Marzec w ogrodzie – czas na porządki oraz pierwsze siewy
Porządki po zimie i przygotowanie do nowego okresu wegetacji – marzec to czas wykonywania wielu prac w ogrodzie.
Zbliża się kalendarzowa wiosna. Początek marca to dobry czas na wykonanie pierwszych, po zimie, prac w przydomowych ogródkach. Niezależnie od tego, czy są to kwiatowe klomby czy warzywne grządki.
Na początek – porządki.
Ogród należy przygotować na nadchodzącą wiosnę. Początek marca to dobry moment na wygrabienie pozostałych zeszłorocznych liści, a także na sprawdzenie w jakim stanie są rośliny sadownicze. W połowie marca zaś można wykonać cięcia posadzonych jesienią drzew i krzewów owocowych. Można też jeszcze przyciąć drzewa (jabłonie, grusze i śliwy). Mniejsza liczba gałęzi to jednocześnie większa dostępność światła słonecznego.

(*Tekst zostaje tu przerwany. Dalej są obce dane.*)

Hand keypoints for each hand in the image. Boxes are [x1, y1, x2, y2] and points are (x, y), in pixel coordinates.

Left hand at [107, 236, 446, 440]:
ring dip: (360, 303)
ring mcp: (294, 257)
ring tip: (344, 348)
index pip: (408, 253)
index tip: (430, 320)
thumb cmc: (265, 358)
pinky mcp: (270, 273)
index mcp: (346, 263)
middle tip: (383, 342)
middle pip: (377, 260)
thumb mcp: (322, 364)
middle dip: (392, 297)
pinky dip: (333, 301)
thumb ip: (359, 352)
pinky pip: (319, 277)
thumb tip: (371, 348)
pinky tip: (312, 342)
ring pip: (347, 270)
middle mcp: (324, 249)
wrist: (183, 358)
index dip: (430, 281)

Warto też wybrać się do sklepu ogrodniczego – aby wybrać nasiona i nawozy.
Wysiew pierwszych nasion
Na początku marca można przygotować się do pierwszych wysiewów. Należy pamiętać jednak, aby były pod dachem – w inspektach, szklarniach lub pod folią. To dobry moment na wysiew papryki, pomidorów lub ziół. Pod koniec marca można zasadzić już pierwsze drzewa i krzewy owocowa. Pamiętajmy jednak, żeby po posadzeniu, przyciąć je i podlać. Zasiać można także: chabry, gipsówkę, czy nagietek.

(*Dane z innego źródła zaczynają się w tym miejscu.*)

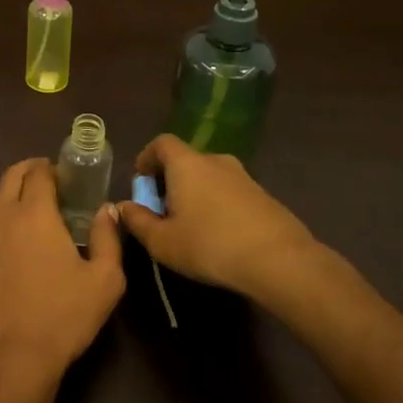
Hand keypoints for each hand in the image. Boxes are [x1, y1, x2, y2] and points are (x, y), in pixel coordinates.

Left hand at [0, 158, 125, 397]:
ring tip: (40, 209)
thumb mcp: (105, 280)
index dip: (53, 167)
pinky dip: (7, 215)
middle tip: (54, 181)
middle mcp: (4, 216)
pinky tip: (24, 238)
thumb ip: (107, 238)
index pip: (38, 172)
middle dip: (31, 170)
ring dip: (16, 192)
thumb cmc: (62, 315)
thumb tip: (107, 210)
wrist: (11, 357)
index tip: (70, 175)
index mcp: (34, 212)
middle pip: (11, 176)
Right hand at [116, 134, 318, 301]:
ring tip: (191, 226)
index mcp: (187, 163)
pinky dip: (218, 205)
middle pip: (185, 160)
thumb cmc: (210, 245)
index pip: (161, 143)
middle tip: (162, 210)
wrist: (279, 260)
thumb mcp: (163, 241)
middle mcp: (215, 161)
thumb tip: (123, 207)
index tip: (141, 181)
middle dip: (170, 180)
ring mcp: (244, 176)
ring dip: (195, 193)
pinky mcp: (264, 196)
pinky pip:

Jeżeli pod koniec miesiąca ustabilizuje się temperatura – można zacząć zdejmować osłony chroniące krzewy i drzewa zimą.
Doniczkowe SPA
W marcu rośliny doniczkowe zaczynają intensywnie rosnąć, warto je poprzesadzać do większych doniczek. Zasada jest taka – średnica nowej powinna być większa o około 2-4 cm. Jeśli rośliny są duże, nie musimy ich przesadzać. Wystarczy wymienić wierzchnią warstwę ziemi. W marcu można także rozmnażać rośliny pokojowe, np. zielistki, paprocie i skrzydłokwiaty.

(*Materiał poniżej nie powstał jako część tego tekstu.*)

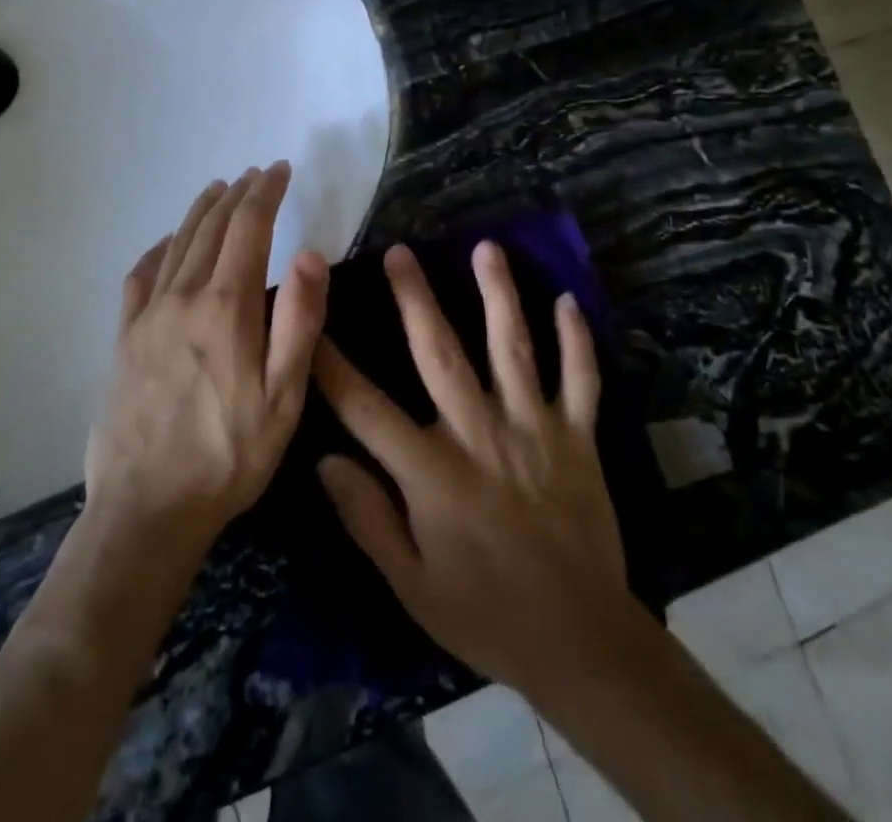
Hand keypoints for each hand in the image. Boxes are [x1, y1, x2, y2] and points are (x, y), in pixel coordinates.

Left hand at [85, 163, 327, 547]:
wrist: (146, 509)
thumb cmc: (228, 455)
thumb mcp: (283, 397)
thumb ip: (299, 321)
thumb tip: (309, 253)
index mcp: (226, 306)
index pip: (249, 228)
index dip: (266, 193)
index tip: (280, 170)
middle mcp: (183, 297)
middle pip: (212, 228)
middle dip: (238, 195)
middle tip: (256, 174)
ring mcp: (148, 316)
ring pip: (176, 244)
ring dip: (200, 211)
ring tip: (218, 189)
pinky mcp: (124, 339)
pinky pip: (140, 277)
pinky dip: (158, 249)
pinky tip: (165, 244)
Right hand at [311, 242, 634, 703]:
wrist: (581, 643)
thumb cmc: (486, 615)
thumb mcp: (412, 585)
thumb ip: (367, 518)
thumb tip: (323, 459)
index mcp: (433, 472)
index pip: (367, 407)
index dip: (332, 363)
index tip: (309, 320)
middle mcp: (480, 435)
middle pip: (441, 352)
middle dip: (415, 298)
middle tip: (399, 251)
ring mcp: (535, 429)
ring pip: (514, 348)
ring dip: (499, 295)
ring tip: (487, 248)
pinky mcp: (579, 437)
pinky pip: (580, 379)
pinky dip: (576, 339)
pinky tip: (567, 299)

Zielono mi, czyli piękny trawnik
Gdy ustabilizuje się pogoda możemy zacząć pielęgnować trawnik. Zacznijmy od porządków i wygrabienia śmieci, starych liści i trawy. Później czas na nawożenie. Do tego można użyć specjalistycznego nawozu lub mocznika, azofoski czy soli amonowej.